Written task: Using the data that follows, give again word for word the lines between the one holding "Policy Statements" and the one holding "section covers this in detail, but the short", inclusive. Omit the pictures.

Supplied data:
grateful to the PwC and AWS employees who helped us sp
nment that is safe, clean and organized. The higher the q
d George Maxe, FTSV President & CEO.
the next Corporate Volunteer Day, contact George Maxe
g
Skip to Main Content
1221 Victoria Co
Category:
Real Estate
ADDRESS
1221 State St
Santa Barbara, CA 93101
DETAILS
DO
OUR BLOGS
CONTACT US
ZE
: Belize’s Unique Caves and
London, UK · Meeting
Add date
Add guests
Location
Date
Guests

---

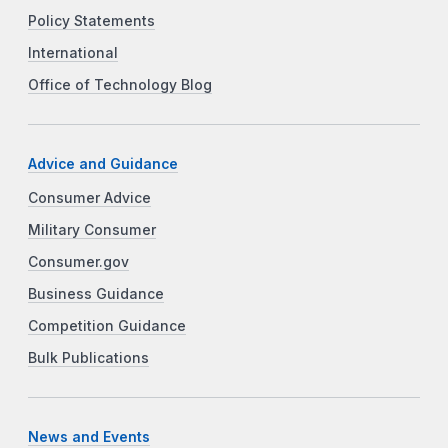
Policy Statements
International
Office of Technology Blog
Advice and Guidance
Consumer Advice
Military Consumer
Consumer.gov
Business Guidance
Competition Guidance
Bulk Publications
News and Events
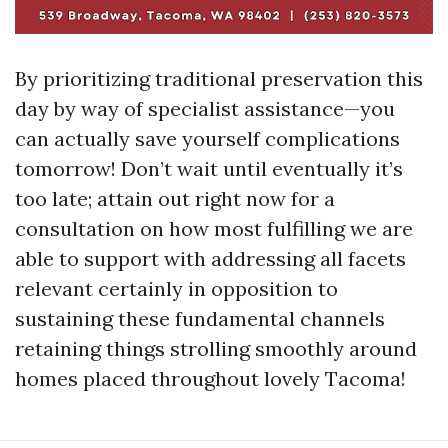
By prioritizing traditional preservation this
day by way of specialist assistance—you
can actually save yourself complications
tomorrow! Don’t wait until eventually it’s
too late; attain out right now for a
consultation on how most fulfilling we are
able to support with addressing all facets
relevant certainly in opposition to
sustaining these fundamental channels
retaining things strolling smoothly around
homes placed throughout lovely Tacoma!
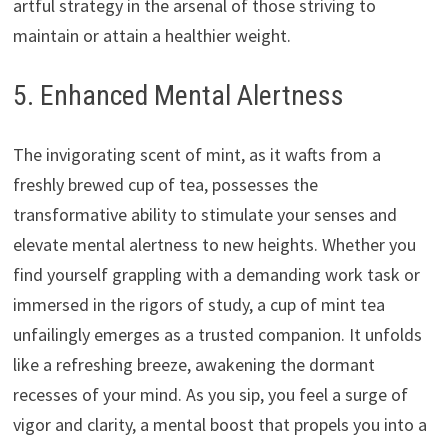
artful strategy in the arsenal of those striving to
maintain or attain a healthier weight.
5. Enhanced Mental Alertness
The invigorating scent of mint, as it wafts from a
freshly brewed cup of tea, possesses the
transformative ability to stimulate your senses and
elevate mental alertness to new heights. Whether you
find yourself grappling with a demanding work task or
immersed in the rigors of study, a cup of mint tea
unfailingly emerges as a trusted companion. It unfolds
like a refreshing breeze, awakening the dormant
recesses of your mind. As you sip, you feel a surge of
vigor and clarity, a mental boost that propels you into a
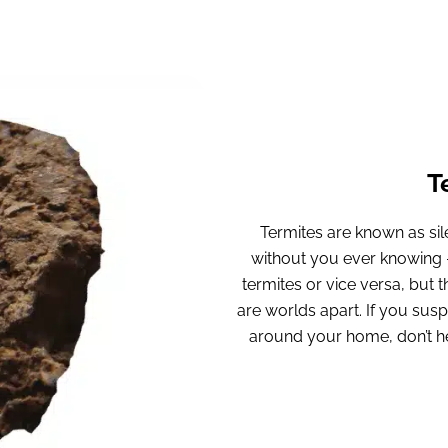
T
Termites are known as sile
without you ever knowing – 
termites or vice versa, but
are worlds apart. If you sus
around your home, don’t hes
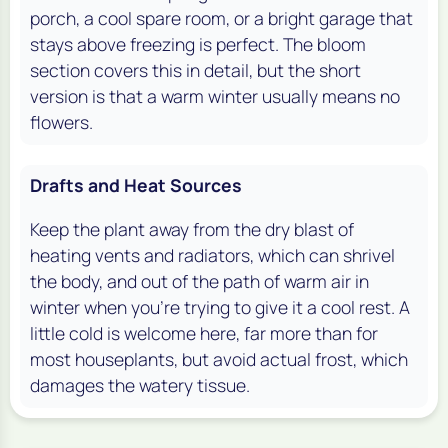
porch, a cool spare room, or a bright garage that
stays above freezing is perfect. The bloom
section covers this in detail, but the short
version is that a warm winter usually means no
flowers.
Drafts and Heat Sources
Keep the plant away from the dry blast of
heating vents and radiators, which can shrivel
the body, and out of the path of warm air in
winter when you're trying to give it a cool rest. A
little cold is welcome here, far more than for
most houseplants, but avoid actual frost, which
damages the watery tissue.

Your solution:
Policy Statements
International
Office of Technology Blog
Advice and Guidance
Consumer Advice
Military Consumer
Consumer.gov
Business Guidance
Competition Guidance
Bulk Publications
News and Events
By prioritizing traditional preservation this
day by way of specialist assistance—you
can actually save yourself complications
tomorrow! Don’t wait until eventually it’s
too late; attain out right now for a
consultation on how most fulfilling we are
able to support with addressing all facets
relevant certainly in opposition to
sustaining these fundamental channels
retaining things strolling smoothly around
homes placed throughout lovely Tacoma!
artful strategy in the arsenal of those striving to
maintain or attain a healthier weight.
5. Enhanced Mental Alertness
The invigorating scent of mint, as it wafts from a
freshly brewed cup of tea, possesses the
transformative ability to stimulate your senses and
elevate mental alertness to new heights. Whether you
find yourself grappling with a demanding work task or
immersed in the rigors of study, a cup of mint tea
unfailingly emerges as a trusted companion. It unfolds
like a refreshing breeze, awakening the dormant
recesses of your mind. As you sip, you feel a surge of
vigor and clarity, a mental boost that propels you into a
T
Termites are known as sile
without you ever knowing – 
termites or vice versa, but
are worlds apart. If you sus
around your home, don’t hes
porch, a cool spare room, or a bright garage that
stays above freezing is perfect. The bloom
section covers this in detail, but the short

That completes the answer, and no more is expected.